_SELECTED PASSAGE_
===============
What can be fairly assumed of both in the Middle Ages and now is that, having the freedom to communicate solely in one language limits misunderstandings and makes for much more comfortable dialogue. That is something they likely lacked back then, but we don’t necessarily now.
However, lazily, English speakers are usually accommodated by non-native speakers, even when abroad. I’m sure you’ll be able to cast your mind back to holidays in Greece, Germany, Turkey and so on, where you may have even attempted the local lingo, but the person you’re conversing with has kindly replied in English. It’s an accommodation pattern that’s led a lot of native English speakers to simply give up and continue chatting as they would in the UK. It’s certainly fuelled no desire to branch out from monolingualism.
If you’re still with me, there’s a wealth of language-related history I’m skipping through here, for the sake of keeping things fresh. But, in terms of the above, can you also think of a time when you’ve felt like a fish out of water trying to communicate with somebody in another language, to little or no avail? Did that not motivate you to want to learn more vocabulary from that language to help you out in future? If you’re nodding, then I’d say that might mean people would, by and large, agree that monolingualism could be viewed as a disadvantage.
Although speaking a different language for business purposes hasn’t died out, it is, more or less, the norm that the language you use at home will be the same as that for your job. Wouldn’t it be more interesting to have to communicate in another tongue? The desire to standardise English back in the Middle Ages will have been to, essentially, make life easier. But, as travel and migration have become the norm these days, the need to do the opposite is now the case. The more languages, the merrier.
===============
_MATERIAL SUPPLIED_
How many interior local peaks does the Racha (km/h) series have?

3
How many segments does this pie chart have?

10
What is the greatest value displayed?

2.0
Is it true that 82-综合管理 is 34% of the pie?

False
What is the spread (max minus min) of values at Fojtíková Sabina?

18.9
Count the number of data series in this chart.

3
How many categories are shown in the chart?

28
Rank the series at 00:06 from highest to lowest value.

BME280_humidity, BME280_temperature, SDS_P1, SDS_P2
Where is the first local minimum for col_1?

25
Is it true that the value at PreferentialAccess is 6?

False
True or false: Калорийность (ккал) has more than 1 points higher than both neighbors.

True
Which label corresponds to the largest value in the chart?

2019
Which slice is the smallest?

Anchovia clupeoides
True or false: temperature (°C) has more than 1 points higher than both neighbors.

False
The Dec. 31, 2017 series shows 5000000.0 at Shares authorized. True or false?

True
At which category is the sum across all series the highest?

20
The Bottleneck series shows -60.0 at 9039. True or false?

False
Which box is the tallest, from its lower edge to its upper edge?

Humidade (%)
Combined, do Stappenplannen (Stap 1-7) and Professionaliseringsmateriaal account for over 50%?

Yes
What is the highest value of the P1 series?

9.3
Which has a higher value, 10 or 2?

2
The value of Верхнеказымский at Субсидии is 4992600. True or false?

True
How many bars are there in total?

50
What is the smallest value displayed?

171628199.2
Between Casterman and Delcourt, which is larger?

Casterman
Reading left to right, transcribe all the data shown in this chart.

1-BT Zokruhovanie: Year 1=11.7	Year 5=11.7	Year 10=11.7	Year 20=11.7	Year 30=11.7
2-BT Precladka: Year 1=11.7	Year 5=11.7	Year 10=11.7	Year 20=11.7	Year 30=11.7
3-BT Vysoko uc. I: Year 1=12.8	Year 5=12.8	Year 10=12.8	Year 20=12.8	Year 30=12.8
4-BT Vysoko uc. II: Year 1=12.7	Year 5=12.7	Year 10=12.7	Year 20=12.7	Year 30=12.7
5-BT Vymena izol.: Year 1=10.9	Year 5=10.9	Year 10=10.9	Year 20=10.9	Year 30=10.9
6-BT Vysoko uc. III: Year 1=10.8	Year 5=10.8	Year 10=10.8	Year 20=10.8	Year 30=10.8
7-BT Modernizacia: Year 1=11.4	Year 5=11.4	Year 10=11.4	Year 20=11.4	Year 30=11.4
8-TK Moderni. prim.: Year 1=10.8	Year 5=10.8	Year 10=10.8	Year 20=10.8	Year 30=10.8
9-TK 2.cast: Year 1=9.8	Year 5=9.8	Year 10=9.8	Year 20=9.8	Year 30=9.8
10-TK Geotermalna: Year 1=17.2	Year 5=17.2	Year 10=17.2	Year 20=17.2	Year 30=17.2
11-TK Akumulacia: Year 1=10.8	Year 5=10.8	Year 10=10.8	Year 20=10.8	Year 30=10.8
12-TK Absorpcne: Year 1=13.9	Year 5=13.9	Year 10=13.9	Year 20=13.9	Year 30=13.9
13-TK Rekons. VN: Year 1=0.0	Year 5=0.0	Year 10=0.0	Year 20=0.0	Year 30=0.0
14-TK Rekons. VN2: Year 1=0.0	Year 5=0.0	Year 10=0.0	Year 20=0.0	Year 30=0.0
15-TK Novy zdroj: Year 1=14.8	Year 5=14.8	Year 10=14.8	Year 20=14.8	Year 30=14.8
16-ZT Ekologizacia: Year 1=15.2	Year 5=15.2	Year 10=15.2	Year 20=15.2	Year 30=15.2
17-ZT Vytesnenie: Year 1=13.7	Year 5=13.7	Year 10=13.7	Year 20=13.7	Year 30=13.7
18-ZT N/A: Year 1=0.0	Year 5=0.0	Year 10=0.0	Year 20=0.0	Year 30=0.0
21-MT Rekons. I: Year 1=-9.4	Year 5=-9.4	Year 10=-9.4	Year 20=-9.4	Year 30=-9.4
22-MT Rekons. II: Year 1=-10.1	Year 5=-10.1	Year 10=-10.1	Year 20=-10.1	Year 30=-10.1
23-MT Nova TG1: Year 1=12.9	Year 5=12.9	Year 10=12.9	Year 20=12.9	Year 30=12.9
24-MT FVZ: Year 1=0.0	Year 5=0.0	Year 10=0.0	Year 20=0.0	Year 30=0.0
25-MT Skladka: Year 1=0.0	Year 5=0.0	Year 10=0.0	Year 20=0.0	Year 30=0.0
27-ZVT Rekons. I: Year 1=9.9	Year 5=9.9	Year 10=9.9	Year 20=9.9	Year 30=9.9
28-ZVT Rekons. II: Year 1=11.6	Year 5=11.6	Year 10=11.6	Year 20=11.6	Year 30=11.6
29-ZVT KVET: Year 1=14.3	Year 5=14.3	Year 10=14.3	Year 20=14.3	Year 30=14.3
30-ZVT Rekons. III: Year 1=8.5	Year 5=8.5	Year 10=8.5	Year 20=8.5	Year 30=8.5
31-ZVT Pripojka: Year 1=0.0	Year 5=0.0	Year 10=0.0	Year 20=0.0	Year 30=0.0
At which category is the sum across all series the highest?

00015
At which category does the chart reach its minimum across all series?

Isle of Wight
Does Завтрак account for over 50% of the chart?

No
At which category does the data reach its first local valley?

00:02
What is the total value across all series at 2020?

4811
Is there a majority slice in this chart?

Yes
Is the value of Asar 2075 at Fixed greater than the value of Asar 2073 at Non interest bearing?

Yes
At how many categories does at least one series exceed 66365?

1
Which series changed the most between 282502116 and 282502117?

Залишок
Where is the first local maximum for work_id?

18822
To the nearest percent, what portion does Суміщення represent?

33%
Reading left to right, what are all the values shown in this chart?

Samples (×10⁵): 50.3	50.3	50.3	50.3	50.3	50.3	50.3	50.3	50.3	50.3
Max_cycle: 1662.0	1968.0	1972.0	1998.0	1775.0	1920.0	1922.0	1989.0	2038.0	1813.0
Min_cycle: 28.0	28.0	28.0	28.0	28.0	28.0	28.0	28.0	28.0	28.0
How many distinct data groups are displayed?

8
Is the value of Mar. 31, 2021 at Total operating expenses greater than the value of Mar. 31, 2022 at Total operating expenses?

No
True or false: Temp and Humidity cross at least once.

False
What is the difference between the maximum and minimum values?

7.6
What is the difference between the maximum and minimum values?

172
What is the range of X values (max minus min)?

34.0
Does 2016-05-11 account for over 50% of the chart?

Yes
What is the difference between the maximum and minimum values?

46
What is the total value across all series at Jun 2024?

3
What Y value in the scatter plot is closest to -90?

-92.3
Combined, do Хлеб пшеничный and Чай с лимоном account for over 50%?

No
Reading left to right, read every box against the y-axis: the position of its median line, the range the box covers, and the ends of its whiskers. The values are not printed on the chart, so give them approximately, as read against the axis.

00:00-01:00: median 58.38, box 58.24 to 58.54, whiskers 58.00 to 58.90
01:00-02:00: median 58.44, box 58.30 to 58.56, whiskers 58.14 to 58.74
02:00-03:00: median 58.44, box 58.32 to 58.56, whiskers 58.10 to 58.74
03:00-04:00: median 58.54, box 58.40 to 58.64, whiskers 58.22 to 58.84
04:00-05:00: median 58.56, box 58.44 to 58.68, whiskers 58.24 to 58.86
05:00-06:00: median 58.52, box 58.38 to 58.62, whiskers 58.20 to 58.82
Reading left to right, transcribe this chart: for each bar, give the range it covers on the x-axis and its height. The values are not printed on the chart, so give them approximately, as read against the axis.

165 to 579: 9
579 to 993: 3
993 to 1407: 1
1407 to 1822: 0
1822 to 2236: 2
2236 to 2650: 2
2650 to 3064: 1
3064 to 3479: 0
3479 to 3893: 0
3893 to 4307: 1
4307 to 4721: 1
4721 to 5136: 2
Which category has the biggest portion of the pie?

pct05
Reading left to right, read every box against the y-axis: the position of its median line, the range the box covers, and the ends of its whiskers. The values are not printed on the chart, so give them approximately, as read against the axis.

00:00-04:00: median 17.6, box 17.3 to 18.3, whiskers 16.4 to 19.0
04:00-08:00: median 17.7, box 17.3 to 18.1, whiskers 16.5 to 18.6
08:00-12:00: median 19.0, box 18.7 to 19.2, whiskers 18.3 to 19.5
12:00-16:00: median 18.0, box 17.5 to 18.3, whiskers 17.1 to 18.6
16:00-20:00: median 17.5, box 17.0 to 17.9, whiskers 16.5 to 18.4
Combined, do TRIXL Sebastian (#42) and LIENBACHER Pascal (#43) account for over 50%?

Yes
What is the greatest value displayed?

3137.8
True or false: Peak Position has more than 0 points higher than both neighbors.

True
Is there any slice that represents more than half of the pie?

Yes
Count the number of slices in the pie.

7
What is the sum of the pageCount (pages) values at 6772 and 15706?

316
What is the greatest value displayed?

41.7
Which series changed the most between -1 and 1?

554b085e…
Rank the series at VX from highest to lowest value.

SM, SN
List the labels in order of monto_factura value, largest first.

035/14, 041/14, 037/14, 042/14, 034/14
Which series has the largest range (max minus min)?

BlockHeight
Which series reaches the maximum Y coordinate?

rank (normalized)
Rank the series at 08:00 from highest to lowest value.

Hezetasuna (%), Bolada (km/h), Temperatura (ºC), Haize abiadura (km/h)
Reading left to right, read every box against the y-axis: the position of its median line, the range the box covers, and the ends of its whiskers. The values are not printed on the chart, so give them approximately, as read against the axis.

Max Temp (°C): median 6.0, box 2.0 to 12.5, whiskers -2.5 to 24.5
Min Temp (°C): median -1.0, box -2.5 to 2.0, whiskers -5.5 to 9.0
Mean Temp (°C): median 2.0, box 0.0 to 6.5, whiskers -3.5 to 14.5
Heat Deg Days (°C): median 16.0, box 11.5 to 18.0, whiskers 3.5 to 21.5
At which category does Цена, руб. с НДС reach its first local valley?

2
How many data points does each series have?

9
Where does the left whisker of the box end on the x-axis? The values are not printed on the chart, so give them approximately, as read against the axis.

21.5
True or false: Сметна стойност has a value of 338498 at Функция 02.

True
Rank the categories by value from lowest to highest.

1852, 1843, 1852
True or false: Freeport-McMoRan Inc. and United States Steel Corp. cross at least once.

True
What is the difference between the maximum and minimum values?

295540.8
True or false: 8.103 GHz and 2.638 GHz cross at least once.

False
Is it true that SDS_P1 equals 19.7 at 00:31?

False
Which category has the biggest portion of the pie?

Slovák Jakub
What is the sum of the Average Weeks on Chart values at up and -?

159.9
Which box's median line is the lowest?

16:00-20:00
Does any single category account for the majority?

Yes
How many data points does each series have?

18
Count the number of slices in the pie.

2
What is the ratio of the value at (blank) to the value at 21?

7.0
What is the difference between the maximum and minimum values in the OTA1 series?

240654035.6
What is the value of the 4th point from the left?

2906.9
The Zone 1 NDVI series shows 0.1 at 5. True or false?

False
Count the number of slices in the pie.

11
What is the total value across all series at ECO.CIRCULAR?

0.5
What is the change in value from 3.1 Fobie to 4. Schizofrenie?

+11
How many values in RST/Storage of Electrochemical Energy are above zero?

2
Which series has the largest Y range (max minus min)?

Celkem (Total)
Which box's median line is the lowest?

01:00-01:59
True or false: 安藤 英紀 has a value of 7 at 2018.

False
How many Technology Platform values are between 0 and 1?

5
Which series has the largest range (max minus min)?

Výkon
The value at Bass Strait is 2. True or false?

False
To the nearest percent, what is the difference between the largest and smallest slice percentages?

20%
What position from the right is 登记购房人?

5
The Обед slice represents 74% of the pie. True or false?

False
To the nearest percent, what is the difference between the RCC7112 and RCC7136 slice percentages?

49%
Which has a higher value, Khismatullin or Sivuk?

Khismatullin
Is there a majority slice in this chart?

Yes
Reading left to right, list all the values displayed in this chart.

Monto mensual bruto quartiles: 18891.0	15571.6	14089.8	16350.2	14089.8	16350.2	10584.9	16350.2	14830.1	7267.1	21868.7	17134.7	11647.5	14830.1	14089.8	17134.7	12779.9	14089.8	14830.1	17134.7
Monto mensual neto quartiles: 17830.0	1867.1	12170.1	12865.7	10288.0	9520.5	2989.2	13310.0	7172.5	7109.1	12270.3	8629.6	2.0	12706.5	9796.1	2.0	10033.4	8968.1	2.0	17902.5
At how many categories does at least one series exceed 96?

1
===============
_YOUR TASKS_
A. Lay out the listing, from its first line up to and including the line with "Reading left to right, transcribe all", as a Markdown table with columns Row and Entry, where Row is a running number and Entry holds the line. Skip blank lines.
B. Carry on the piece about monolingualism and learning other languages past its final sentence.

_EXERCISE RESULTS_
A.
| Row | Entry |
|---|---|
| 1 | How many interior local peaks does the Racha (km/h) series have? |
| 2 | 3 |
| 3 | How many segments does this pie chart have? |
| 4 | 10 |
| 5 | What is the greatest value displayed? |
| 6 | 2.0 |
| 7 | Is it true that 82-综合管理 is 34% of the pie? |
| 8 | False |
| 9 | What is the spread (max minus min) of values at Fojtíková Sabina? |
| 10 | 18.9 |
| 11 | Count the number of data series in this chart. |
| 12 | 3 |
| 13 | How many categories are shown in the chart? |
| 14 | 28 |
| 15 | Rank the series at 00:06 from highest to lowest value. |
| 16 | BME280_humidity, BME280_temperature, SDS_P1, SDS_P2 |
| 17 | Where is the first local minimum for col_1? |
| 18 | 25 |
| 19 | Is it true that the value at PreferentialAccess is 6? |
| 20 | False |
| 21 | True or false: Калорийность (ккал) has more than 1 points higher than both neighbors. |
| 22 | True |
| 23 | Which label corresponds to the largest value in the chart? |
| 24 | 2019 |
| 25 | Which slice is the smallest? |
| 26 | Anchovia clupeoides |
| 27 | True or false: temperature (°C) has more than 1 points higher than both neighbors. |
| 28 | False |
| 29 | The Dec. 31, 2017 series shows 5000000.0 at Shares authorized. True or false? |
| 30 | True |
| 31 | At which category is the sum across all series the highest? |
| 32 | 20 |
| 33 | The Bottleneck series shows -60.0 at 9039. True or false? |
| 34 | False |
| 35 | Which box is the tallest, from its lower edge to its upper edge? |
| 36 | Humidade (%) |
| 37 | Combined, do Stappenplannen (Stap 1-7) and Professionaliseringsmateriaal account for over 50%? |
| 38 | Yes |
| 39 | What is the highest value of the P1 series? |
| 40 | 9.3 |
| 41 | Which has a higher value, 10 or 2? |
| 42 | 2 |
| 43 | The value of Верхнеказымский at Субсидии is 4992600. True or false? |
| 44 | True |
| 45 | How many bars are there in total? |
| 46 | 50 |
| 47 | What is the smallest value displayed? |
| 48 | 171628199.2 |
| 49 | Between Casterman and Delcourt, which is larger? |
| 50 | Casterman |
| 51 | Reading left to right, transcribe all the data shown in this chart. |

B.
While I’m no Siri, having studied linguistics has allowed me to dabble in learning about all sorts of languages — we’re talking everything from Estonian to Old English. I didn’t pursue French or German at a high level beyond school, to my regret (though, yeah, I’ll work on that), but I undoubtedly understand the importance of multiple languages being in our repertoires.
From a cultural and personal perspective, this also means I hold bilingual speakers in great regard and respect. It’s almost something I see as embarrassing, that I haven’t gone on to hone another language near-natively. This is definitely another way that monolingualism creates a disadvantage.
So, while our ancestors might’ve been delighted to reach a point where they only needed one language, a number of reasons exist for why that’s actually considered a hindrance now. Standard forms of language are vital, yes, but having linguistic variety is pretty crucial for life as we know it, too.